3. Determine appropriate cloud probability values and set them to NA

First open the image of the mask in QGIS, open the properties of the image, go to symbology, for “Render type” select “Paletted/Unique values” and click on “Classify”. Click on “OK” to close the window.

By using “Identify Features” (Ctrl + Shift + I) you can Identify the cloud probability value of the location you click on. Use this to determine the values for clouds. (Import the TCI image for comparison).

In this case, we have decided that all values that equal to 0 and 100 should be masked out. However, you might choose otherwise. Check the pixel values.

# set determined values of the mask to NA
# example:

july_mask_combi <- july_mask
july_mask_combi[july_mask == 0 |july_mask == 100] <- NA

plot(july_mask_combi) 
Figure 2. Mask values.

Figure 2. Mask values.

4. Mask out the clouds

# perfom the masking of NA values
july_masked <- raster::mask(july_st, july_mask_combi)

# visualize
plotRGB(july_masked, r=3,g=2,b=1, stretch="lin")
Figure 3. Masked values of July scene.

Figure 3. Masked values of July scene.

Export raster

Export your images and load them in QGIS. Compare.

writeRaster(july_masked, "results\\july_masked.tif", overwrite=TRUE)
writeRaster(sept_st, "results\\sept_st.tif", overwrite=TRUE)

5. Merge masked image, to fill in missing values

Once the image is free of clouds, it can be used for further analysis. Depending on the analysis to perform, the missing values can be compensated with values from another scene. In this case, we will use a cloud free scene from September of the same year to merge it with the masked July scene. Before performing a merge, it is important to apply a histogram matching on the image. Otherwise, the new acquired values will not be in the same range of the receiving image.

Histogram matching

# Use histMatch from RStoolbox. See: https://www.rdocumentation.org/packages/RStoolbox/versions/0.2.6/topics/histMatch
july_m_hist <- histMatch(july_masked, sept_st, xmask = NULL)

Histogram comparison

opar <- par(mfrow = c(1, 3), no.readonly = TRUE)
sept_st[,1:50] <- NA
redLayers <- stack(sept_st, july_masked, july_m_hist)[[c(1,4,7)]]
names(redLayers) <- c("September scene", "July scene masked", "July scene masked & matched")

hist(redLayers) 
Figure 4. Histogram comparison of the July masked scene and the September Rasterstack.
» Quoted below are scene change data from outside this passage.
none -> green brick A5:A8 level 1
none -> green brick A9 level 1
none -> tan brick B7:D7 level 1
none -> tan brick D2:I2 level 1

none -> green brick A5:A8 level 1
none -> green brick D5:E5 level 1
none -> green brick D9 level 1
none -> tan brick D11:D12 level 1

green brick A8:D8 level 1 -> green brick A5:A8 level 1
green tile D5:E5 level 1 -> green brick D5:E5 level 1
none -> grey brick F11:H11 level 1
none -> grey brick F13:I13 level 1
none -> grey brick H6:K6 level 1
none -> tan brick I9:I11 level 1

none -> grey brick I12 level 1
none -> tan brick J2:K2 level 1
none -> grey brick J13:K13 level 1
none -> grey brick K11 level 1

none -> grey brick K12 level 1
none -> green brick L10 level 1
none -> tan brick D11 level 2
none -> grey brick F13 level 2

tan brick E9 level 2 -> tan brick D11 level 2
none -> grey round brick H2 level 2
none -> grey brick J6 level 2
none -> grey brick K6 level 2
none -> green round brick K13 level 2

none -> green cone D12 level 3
Figure 4. Histogram comparison of the July masked scene and the September Rasterstack.

Merge raster

st_merged <- raster::merge(sept_st, july_m_hist)

Visualize the merged image

plotRGB(st_merged, r=3,g=2,b=1, stretch="lin")
Figure 5. July scene after cloud masking and merge.

Figure 5. July scene after cloud masking and merge.